В скобках можно сказать, что судьба Кирхнера сложилась трагически: он застрелился в 1938 году в своем швейцарском доме – по мнению некоторых, не пережив критику своих картин нацистами. Впрочем, проверить его отношение к национал-социализму как явлению, к Гитлеру, к новой войне (которая наступила через год после его самоубийства) невозможно – ничего ни антивоенного, ни антифашистского Кирхнер никогда не написал.
Художник Йозеф Шарль (экспрессионист, эмигрировавший в Америку) оставил программное и, пожалуй, единственное социальное полотно экспрессионизма – он написал берлинское кафе, в котором сидят интеллектуалы, а кельнер – внешне похожий на Гитлера – указывает растерянным посетителям на дверь.
Так и случилось. Экспрессионизму указали на дверь, и экспрессионизм ушел.

- _Исходные данные_:
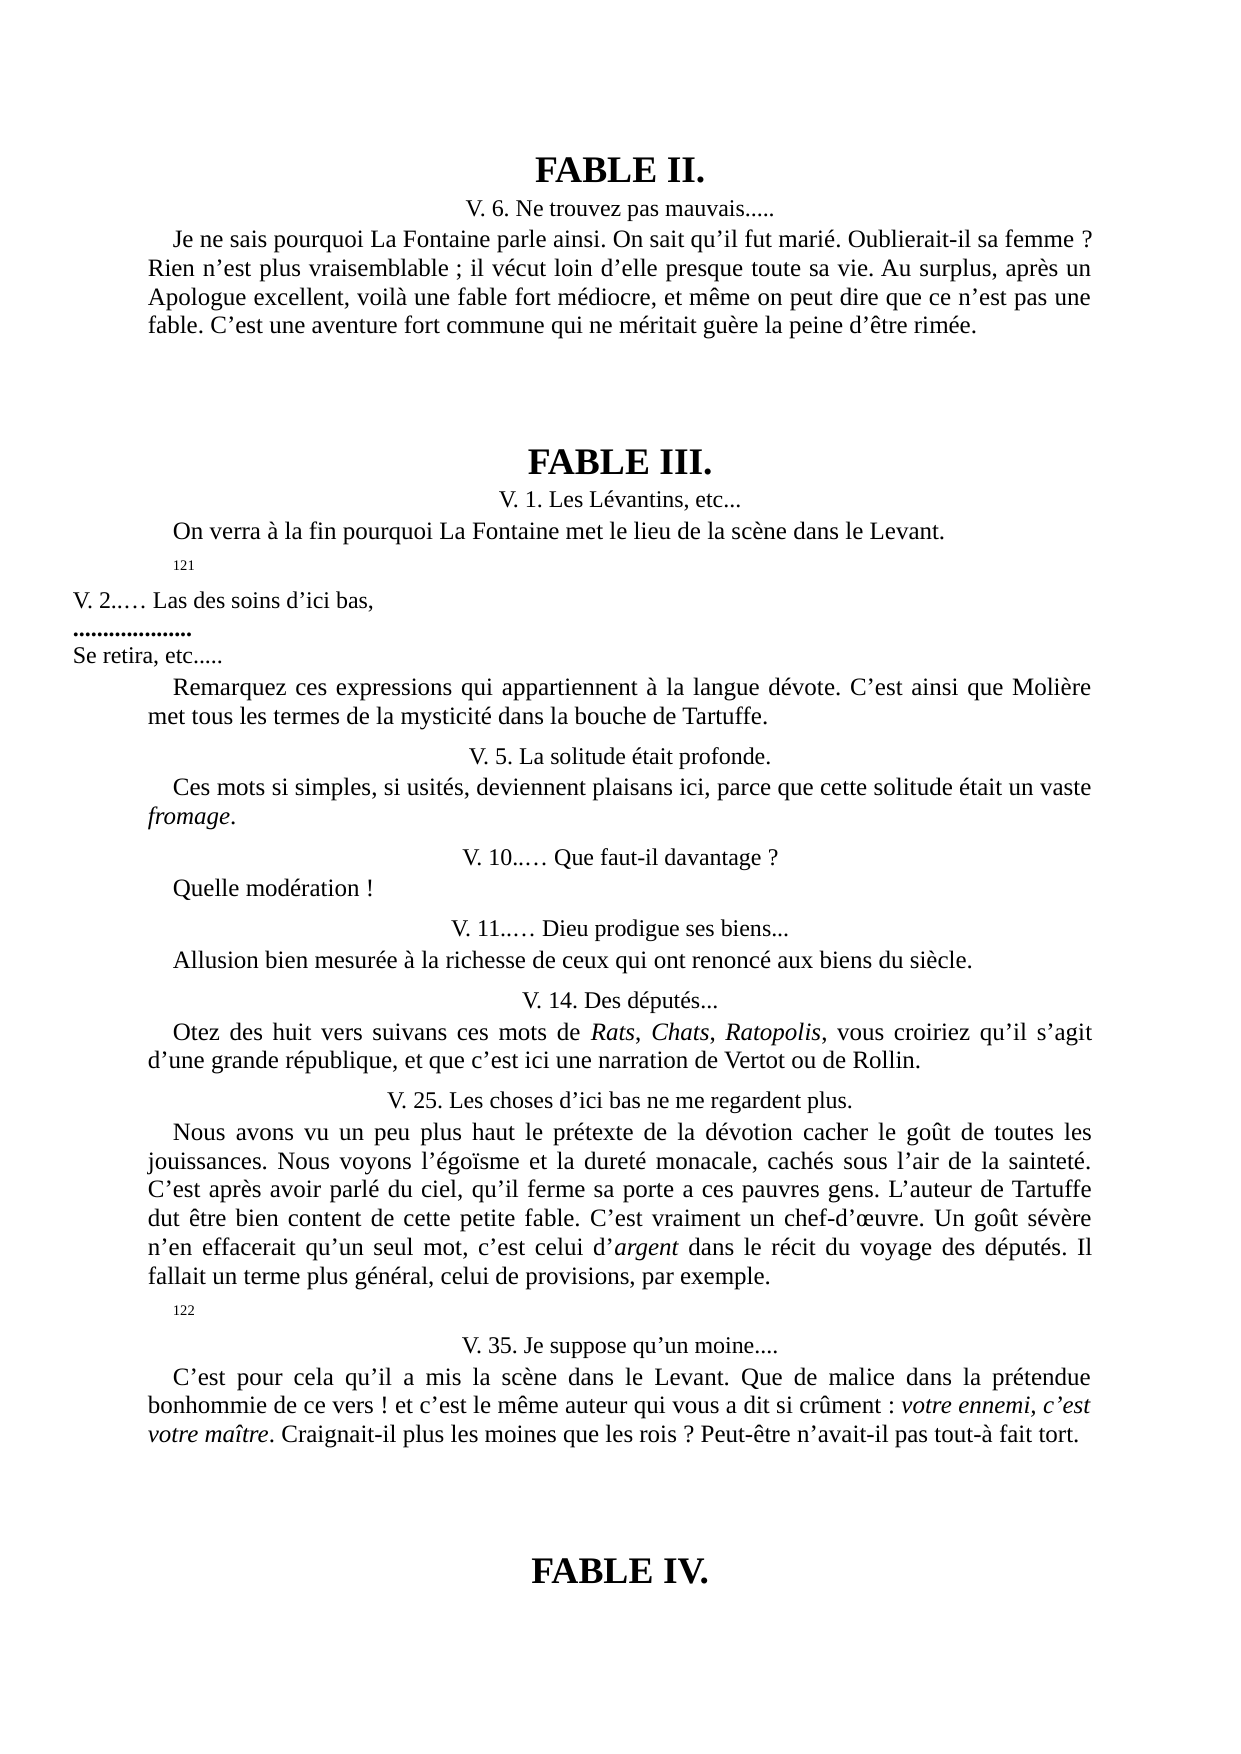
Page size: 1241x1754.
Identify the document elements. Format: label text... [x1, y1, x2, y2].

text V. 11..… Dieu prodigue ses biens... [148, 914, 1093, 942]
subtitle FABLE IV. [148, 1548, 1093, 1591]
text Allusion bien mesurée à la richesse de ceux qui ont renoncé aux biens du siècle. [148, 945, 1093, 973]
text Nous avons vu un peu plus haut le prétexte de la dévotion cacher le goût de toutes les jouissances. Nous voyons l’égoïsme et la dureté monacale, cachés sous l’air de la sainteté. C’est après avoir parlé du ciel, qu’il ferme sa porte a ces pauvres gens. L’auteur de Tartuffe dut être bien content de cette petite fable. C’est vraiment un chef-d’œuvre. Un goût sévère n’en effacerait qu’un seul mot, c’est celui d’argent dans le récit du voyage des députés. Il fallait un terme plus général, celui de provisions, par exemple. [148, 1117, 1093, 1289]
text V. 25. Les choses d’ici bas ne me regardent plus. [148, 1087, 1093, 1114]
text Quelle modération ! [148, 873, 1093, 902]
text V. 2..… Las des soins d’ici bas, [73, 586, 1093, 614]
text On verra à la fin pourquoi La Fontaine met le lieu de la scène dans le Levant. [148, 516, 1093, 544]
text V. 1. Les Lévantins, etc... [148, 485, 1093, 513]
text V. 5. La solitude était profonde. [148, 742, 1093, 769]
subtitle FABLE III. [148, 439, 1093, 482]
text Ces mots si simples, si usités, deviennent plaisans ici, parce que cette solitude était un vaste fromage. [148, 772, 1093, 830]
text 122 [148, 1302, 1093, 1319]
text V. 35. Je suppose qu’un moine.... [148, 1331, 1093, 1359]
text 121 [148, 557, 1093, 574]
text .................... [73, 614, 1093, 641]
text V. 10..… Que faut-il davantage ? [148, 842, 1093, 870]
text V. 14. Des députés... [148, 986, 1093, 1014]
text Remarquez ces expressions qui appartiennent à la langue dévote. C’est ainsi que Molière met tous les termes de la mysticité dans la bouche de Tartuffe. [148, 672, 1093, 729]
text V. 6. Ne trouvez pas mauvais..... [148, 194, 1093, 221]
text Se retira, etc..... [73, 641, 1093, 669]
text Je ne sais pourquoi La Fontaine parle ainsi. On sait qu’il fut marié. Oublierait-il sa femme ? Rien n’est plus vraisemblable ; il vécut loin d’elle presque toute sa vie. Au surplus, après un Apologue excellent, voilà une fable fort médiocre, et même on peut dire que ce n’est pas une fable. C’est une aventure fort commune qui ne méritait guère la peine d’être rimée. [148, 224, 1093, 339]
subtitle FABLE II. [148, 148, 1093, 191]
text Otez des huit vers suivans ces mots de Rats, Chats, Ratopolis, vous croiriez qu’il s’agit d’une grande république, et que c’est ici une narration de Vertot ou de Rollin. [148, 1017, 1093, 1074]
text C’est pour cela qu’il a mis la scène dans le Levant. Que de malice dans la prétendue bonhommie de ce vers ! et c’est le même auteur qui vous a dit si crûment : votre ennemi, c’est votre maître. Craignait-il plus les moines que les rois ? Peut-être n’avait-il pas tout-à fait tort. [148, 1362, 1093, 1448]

- _Что нужно сделать_:
1. Объясни по отрывку, почему нельзя проверить отношение Кирхнера к национал-социализму, Гитлеру и новой войне.
2. Оформи, пожалуйста, как JSON-список строк те строки данных, что идут от строки с "text V. 11..…" до строки с "text V. 5. La" включительно. Пустые строки пропусти.

- _Ответы_:
1. Кирхнер никогда не написал ничего ни антивоенного, ни антифашистского.

2.
[
  "text V. 11..… Dieu prodigue ses biens... [148, 914, 1093, 942]",
  "subtitle FABLE IV. [148, 1548, 1093, 1591]",
  "text Allusion bien mesurée à la richesse de ceux qui ont renoncé aux biens du siècle. [148, 945, 1093, 973]",
  "text Nous avons vu un peu plus haut le prétexte de la dévotion cacher le goût de toutes les jouissances. Nous voyons l’égoïsme et la dureté monacale, cachés sous l’air de la sainteté. C’est après avoir parlé du ciel, qu’il ferme sa porte a ces pauvres gens. L’auteur de Tartuffe dut être bien content de cette petite fable. C’est vraiment un chef-d’œuvre. Un goût sévère n’en effacerait qu’un seul mot, c’est celui d’argent dans le récit du voyage des députés. Il fallait un terme plus général, celui de provisions, par exemple. [148, 1117, 1093, 1289]",
  "text V. 25. Les choses d’ici bas ne me regardent plus. [148, 1087, 1093, 1114]",
  "text Quelle modération ! [148, 873, 1093, 902]",
  "text V. 2..… Las des soins d’ici bas, [73, 586, 1093, 614]",
  "text On verra à la fin pourquoi La Fontaine met le lieu de la scène dans le Levant. [148, 516, 1093, 544]",
  "text V. 1. Les Lévantins, etc... [148, 485, 1093, 513]",
  "text V. 5. La solitude était profonde. [148, 742, 1093, 769]"
]